We talk to a lot of people building partner programs, whether they’re reseller programs, referral partners, affiliates. They’re not trying to build a program just to get leads or just for top of funnel. They’re really looking for, “How can I build a true community for my partner ecosystem?” Maybe it’s to get partners collaborating with each other, or to get partners and customers collaborating to a shared experience. From over the course of your career, whether you want to speak to something from being at Twitter or TaskRabbit or even at Magic now, do you have any advice for people who are setting out to attempt to create a community?
I look at building partner communities or whatever form of community you’re building, like a two-sided marketplace because that’s the background I come from. So the relationship needs to benefit not only your clients but the partners themselves. For a business like Magic that’s so dynamic where the scope of what we offer is pretty much the sky’s the limit, we in particular need partners who understand this and can be flexible enough to work within the constraints of that model. So I would really say for folks who are interested in building this kind of community, define and qualify the ideal folks in the community and how do they fit into what you’re building?

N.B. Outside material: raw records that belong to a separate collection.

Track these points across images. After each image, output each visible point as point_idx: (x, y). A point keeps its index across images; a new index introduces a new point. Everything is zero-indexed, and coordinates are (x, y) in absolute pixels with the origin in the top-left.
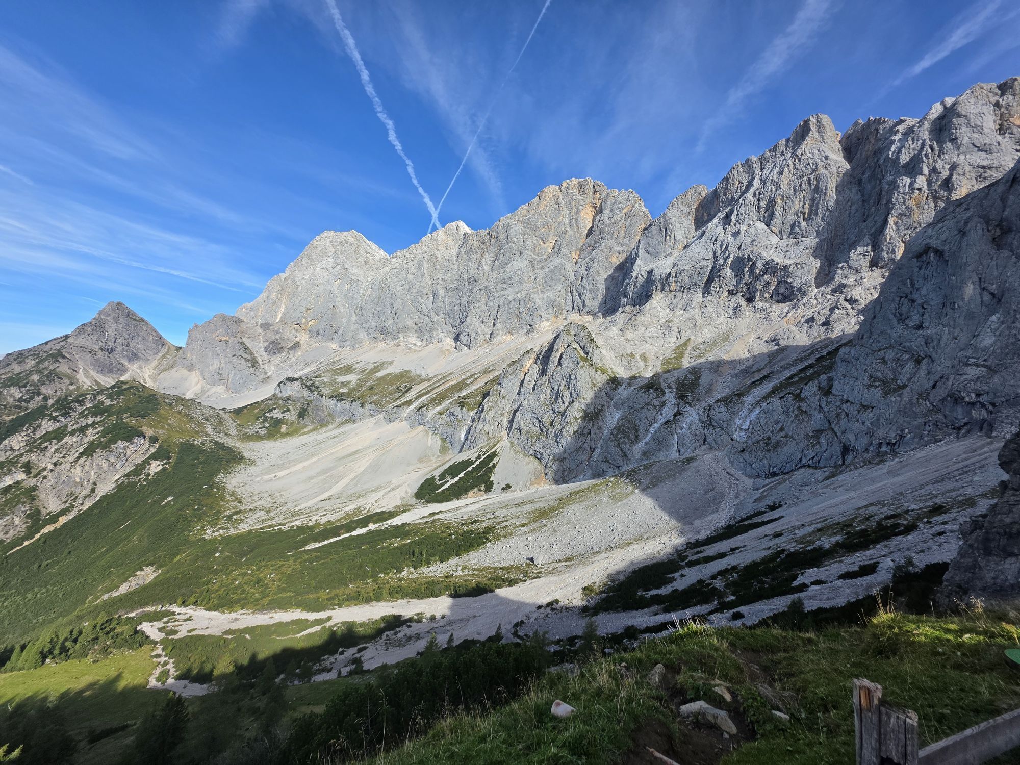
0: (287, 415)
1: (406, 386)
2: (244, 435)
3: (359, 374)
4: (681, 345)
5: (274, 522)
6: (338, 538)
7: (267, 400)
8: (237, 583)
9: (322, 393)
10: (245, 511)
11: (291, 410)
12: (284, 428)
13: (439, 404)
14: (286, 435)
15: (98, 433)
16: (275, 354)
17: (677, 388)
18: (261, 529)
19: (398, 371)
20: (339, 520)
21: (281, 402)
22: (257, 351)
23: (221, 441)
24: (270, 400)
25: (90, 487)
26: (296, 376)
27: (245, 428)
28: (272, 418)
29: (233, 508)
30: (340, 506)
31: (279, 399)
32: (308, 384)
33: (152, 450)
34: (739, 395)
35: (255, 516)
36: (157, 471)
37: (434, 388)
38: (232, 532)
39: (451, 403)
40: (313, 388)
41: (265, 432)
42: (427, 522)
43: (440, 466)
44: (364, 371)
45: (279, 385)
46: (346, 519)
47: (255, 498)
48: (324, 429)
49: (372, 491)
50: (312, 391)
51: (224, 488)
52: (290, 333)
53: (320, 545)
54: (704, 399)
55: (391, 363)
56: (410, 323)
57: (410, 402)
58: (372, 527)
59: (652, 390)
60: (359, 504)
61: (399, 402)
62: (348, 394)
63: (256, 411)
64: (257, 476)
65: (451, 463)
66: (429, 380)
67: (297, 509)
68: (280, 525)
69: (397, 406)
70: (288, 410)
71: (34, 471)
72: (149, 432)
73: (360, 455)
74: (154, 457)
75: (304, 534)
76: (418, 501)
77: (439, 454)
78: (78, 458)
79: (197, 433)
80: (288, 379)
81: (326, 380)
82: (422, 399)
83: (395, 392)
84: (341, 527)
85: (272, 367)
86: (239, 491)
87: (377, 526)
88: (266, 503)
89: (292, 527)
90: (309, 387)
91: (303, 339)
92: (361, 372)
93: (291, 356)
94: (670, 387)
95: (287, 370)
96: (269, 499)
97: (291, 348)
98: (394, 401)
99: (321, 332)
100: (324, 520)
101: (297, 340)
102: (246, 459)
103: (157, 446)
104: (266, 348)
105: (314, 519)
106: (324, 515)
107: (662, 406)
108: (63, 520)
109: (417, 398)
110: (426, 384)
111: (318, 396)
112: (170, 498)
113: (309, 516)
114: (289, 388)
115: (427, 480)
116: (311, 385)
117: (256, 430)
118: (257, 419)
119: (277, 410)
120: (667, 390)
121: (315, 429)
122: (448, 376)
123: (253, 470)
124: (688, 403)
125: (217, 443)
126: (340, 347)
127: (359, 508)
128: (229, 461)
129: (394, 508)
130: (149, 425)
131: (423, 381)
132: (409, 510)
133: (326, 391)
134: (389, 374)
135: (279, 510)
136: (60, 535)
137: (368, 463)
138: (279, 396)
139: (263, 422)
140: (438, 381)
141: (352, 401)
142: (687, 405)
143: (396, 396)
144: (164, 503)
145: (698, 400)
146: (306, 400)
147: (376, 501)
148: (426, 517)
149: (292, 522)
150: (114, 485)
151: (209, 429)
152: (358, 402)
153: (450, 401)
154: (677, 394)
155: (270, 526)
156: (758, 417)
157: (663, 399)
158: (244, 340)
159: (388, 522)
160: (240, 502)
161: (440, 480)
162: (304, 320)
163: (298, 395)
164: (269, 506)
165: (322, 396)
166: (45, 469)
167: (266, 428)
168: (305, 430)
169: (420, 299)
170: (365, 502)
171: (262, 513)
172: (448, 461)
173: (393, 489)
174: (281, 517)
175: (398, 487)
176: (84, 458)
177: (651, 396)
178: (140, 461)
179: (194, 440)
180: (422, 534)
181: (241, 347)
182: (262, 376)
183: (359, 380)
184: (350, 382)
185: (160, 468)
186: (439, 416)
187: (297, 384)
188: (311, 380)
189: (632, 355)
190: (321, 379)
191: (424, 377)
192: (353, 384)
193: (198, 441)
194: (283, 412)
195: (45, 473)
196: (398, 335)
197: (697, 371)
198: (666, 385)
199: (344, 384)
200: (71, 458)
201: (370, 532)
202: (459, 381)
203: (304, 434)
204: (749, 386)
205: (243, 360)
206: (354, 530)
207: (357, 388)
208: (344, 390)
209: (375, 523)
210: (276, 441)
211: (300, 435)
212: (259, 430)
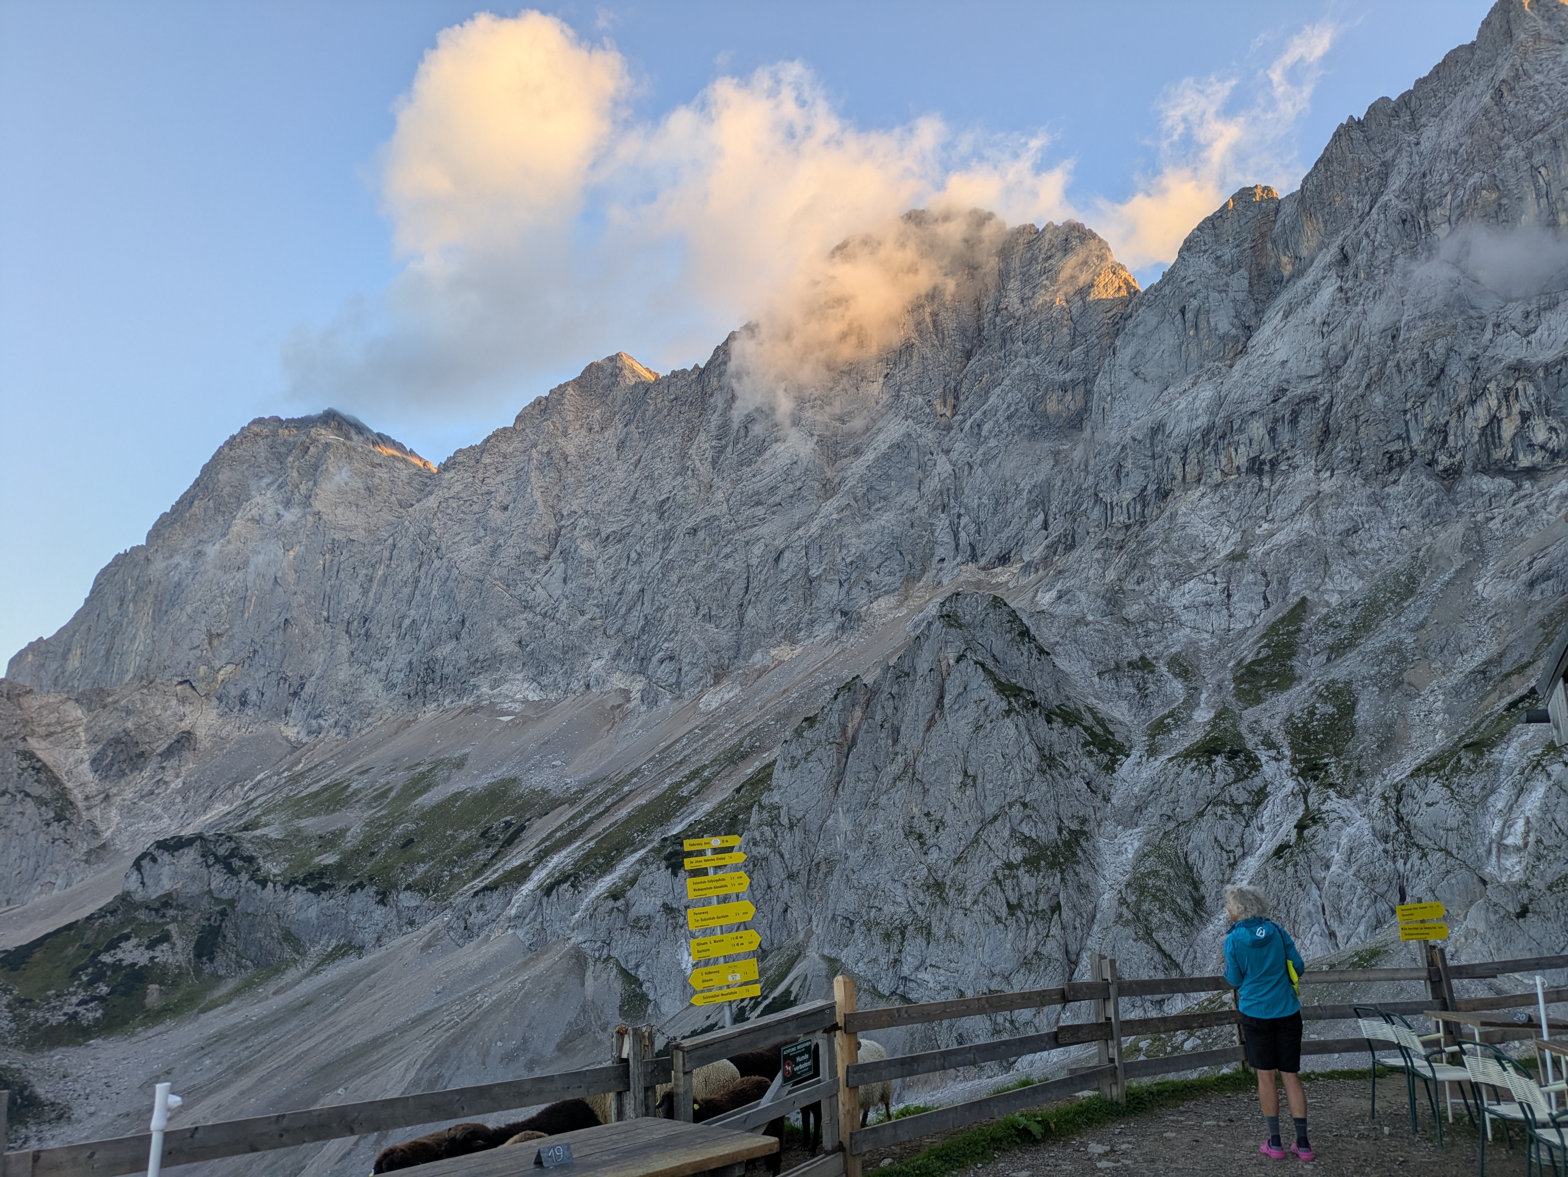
0: (163, 954)
1: (508, 824)
2: (34, 1028)
3: (369, 805)
4: (1282, 620)
7: (103, 912)
9: (262, 874)
11: (175, 935)
12: (153, 994)
14: (157, 1016)
16: (122, 774)
17: (1293, 746)
19: (483, 782)
21: (142, 915)
22: (69, 773)
24: (113, 912)
26: (188, 832)
27: (37, 1008)
28: (117, 966)
31: (137, 906)
32: (222, 851)
34: (1479, 747)
40: (237, 863)
41: (98, 1014)
44: (384, 794)
45: (137, 865)
48: (272, 986)
50: (233, 872)
52: (165, 709)
54: (1377, 770)
55: (460, 764)
59: (1219, 761)
61: (491, 876)
62: (341, 869)
63: (71, 951)
69: (485, 889)
70: (165, 937)
80: (162, 845)
81: (273, 832)
83: (476, 848)
85: (114, 813)
90: (226, 863)
91: (201, 721)
92: (375, 799)
93: (169, 775)
94: (1270, 745)
95: (159, 818)
97: (168, 753)
98: (477, 874)
99: (253, 696)
101: (185, 725)
102: (42, 1105)
104: (96, 762)
107: (1258, 804)
110: (564, 814)
111: (252, 885)
114: (166, 871)
116: (233, 853)
117: (71, 1010)
118: (74, 975)
119: (134, 941)
120: (1263, 755)
121: (248, 986)
122: (625, 781)
124: (1331, 785)
126: (309, 733)
131: (556, 803)
133: (272, 868)
134: (457, 796)
138: (139, 896)
139: (91, 983)
140: (599, 801)
141: (353, 889)
142: (1332, 793)
143: (481, 856)
145: (1359, 773)
146: (218, 901)
152: (371, 890)
153: (638, 855)
154: (1294, 761)
156: (1545, 809)
157: (1258, 782)
158: (33, 743)
162: (203, 669)
163: (195, 889)
165: (263, 883)
167: (102, 999)
168: (217, 994)
169: (528, 574)
177: (1220, 777)
181: (24, 764)
182: (83, 847)
183: (370, 823)
184: (343, 832)
186: (610, 903)
187: (189, 857)
188: (230, 838)
189: (1144, 664)
190: (258, 832)
191: (556, 793)
192: (350, 841)
194: (151, 946)
196: (473, 681)
197: (1340, 692)
198: (1258, 739)
199: (327, 842)
202: (656, 792)
203: (213, 1005)
204: (1502, 717)
205: (30, 804)
207: (366, 850)
208: (330, 859)
210: (133, 1034)
211: (204, 1011)
212: (79, 1009)
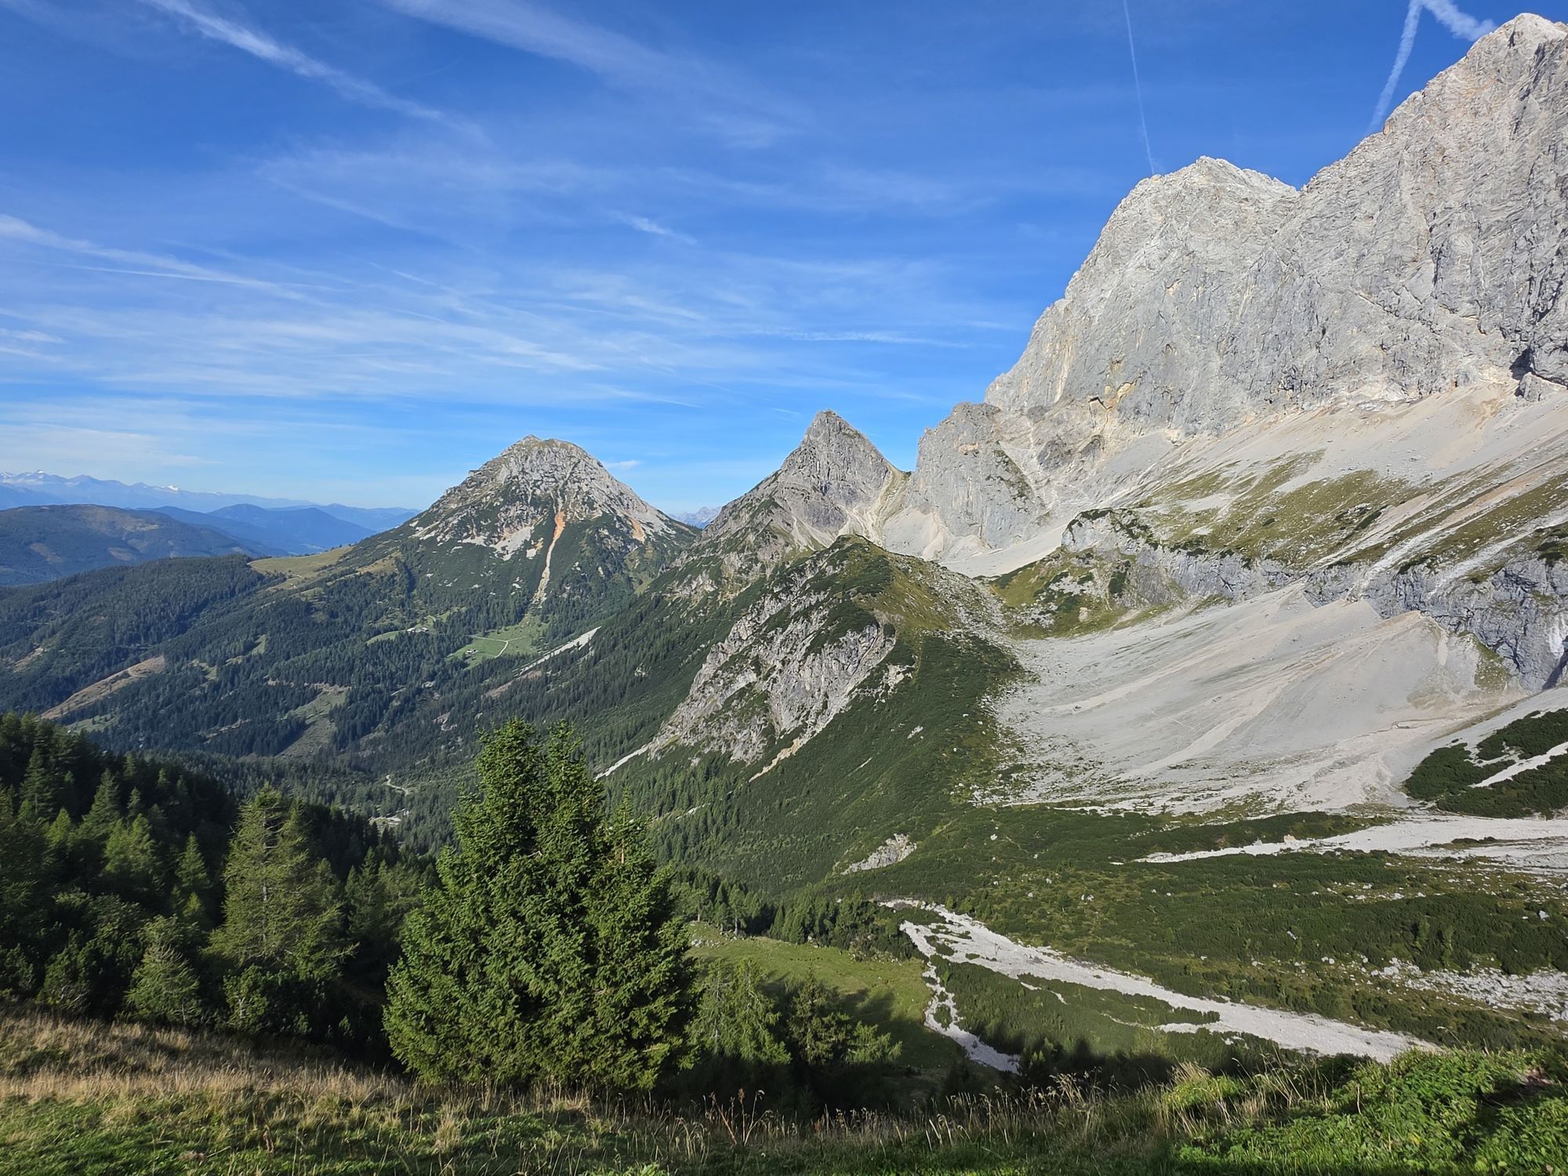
0: (1089, 588)
1: (1363, 511)
2: (1016, 625)
3: (1235, 491)
5: (1081, 797)
6: (1213, 853)
7: (1050, 558)
8: (1030, 895)
9: (1155, 539)
10: (1030, 768)
11: (1096, 577)
12: (1084, 614)
13: (1470, 552)
14: (1087, 628)
15: (824, 618)
16: (1057, 465)
18: (1060, 805)
19: (1336, 475)
20: (1210, 815)
21: (1075, 561)
22: (1025, 465)
23: (982, 636)
24: (1057, 558)
25: (821, 699)
26: (1101, 507)
27: (1018, 614)
28: (1061, 593)
29: (1011, 759)
30: (1211, 784)
31: (1071, 556)
32: (1125, 521)
33: (890, 648)
35: (1047, 780)
36: (897, 682)
37: (1450, 512)
38: (1012, 802)
39: (1511, 549)
40: (1136, 530)
41: (1052, 622)
42: (1447, 860)
43: (1480, 720)
44: (1248, 482)
45: (1070, 527)
46: (1228, 816)
47: (1045, 745)
48: (1164, 617)
49: (1288, 762)
50: (1134, 537)
51: (994, 722)
52: (1082, 419)
53: (1176, 859)
55: (1317, 457)
56: (1365, 347)
57: (1377, 552)
58: (1292, 843)
60: (1257, 788)
61: (1343, 553)
62: (1214, 539)
63: (1033, 580)
64: (1044, 705)
65: (1520, 714)
66: (1432, 490)
67: (1123, 777)
68: (1093, 803)
69: (1339, 563)
70: (1090, 578)
71: (764, 671)
72: (883, 618)
73: (1251, 676)
74: (892, 659)
75: (1140, 830)
76: (1416, 804)
77: (1476, 688)
78: (806, 655)
79: (945, 621)
80: (1085, 515)
81: (1162, 509)
82: (1412, 543)
83: (1332, 529)
84: (1220, 830)
85: (1054, 493)
86: (1018, 729)
87: (1306, 843)
88: (1066, 758)
89: (1117, 811)
90: (1128, 529)
91: (1107, 428)
92: (1241, 486)
93: (1087, 466)
95: (1082, 496)
96: (1070, 750)
97: (1087, 451)
98: (1332, 550)
99: (1144, 407)
100: (1179, 809)
101: (1096, 431)
102: (1023, 671)
103: (894, 641)
104: (1041, 457)
105: (1159, 803)
106: (1178, 799)
108: (798, 743)
109: (1397, 539)
110: (1422, 503)
111: (1148, 547)
112: (919, 729)
113: (1148, 796)
114: (1089, 532)
115: (1439, 754)
116: (1132, 524)
117: (1036, 617)
118: (1036, 595)
119: (1070, 578)
121: (1144, 617)
122: (1496, 474)
123: (1035, 691)
125: (975, 638)
126: (1187, 434)
127: (1258, 795)
128: (997, 673)
129: (1348, 808)
130: (883, 608)
131: (1415, 493)
132: (1390, 821)
133: (1162, 534)
134: (1313, 485)
135: (1088, 773)
136: (797, 765)
137: (1272, 697)
138: (1072, 549)
139: (1046, 601)
140: (1461, 492)
141: (1223, 555)
143: (1336, 537)
144: (910, 736)
146: (1124, 556)
147: (1300, 787)
148: (1445, 846)
149: (1115, 801)
150: (847, 700)
151: (962, 615)
152: (1238, 557)
153: (1505, 544)
155: (1076, 803)
158: (1003, 445)
159: (1337, 840)
160: (1021, 750)
161: (1481, 756)
162: (1107, 388)
163: (1107, 547)
164: (1072, 763)
165: (1155, 545)
166: (773, 668)
167: (1053, 613)
168: (1125, 619)
169: (1393, 279)
170: (1270, 785)
171: (1059, 775)
172: (1506, 708)
173: (1342, 764)
174: (1094, 789)
175: (1355, 760)
176: (811, 657)
178: (874, 664)
179: (943, 633)
180: (1436, 888)
181: (999, 459)
182: (1037, 513)
183: (1238, 503)
184: (1215, 511)
185: (901, 677)
186: (1470, 586)
187: (1103, 523)
188: (1130, 512)
190: (1150, 509)
191: (1415, 481)
192: (1223, 515)
193: (950, 634)
194: (1081, 582)
195: (774, 675)
196: (1332, 384)
199: (1202, 518)
200: (799, 655)
201: (1288, 854)
202: (1535, 484)
203: (1123, 626)
205: (1004, 485)
206: (1250, 842)
207: (1234, 525)
208: (1203, 531)
209: (1299, 836)
210: (1073, 638)
211: (1116, 629)
212: (1041, 617)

Because if you can’t define that, then you’re not in a good position to set up the community and your partners for success. When we had major brands coming to us, we didn’t even know who a good partner for us was and who our right customers were. But now we can start thinking about that. Being able to understand who those right partners are for your community is key. The other thing I would say is honesty is everything. Be honest with your community of partners. Because then, the expectations are set correctly. Don’t over play your capabilities because you think that’s what your partners want to hear. You are a partner in the partnership, and for it to work, really being able to transparently lay out the scope of what you can do, why you’re doing it, and why it’s important as it relates to your values are all very key. That’s my best advice.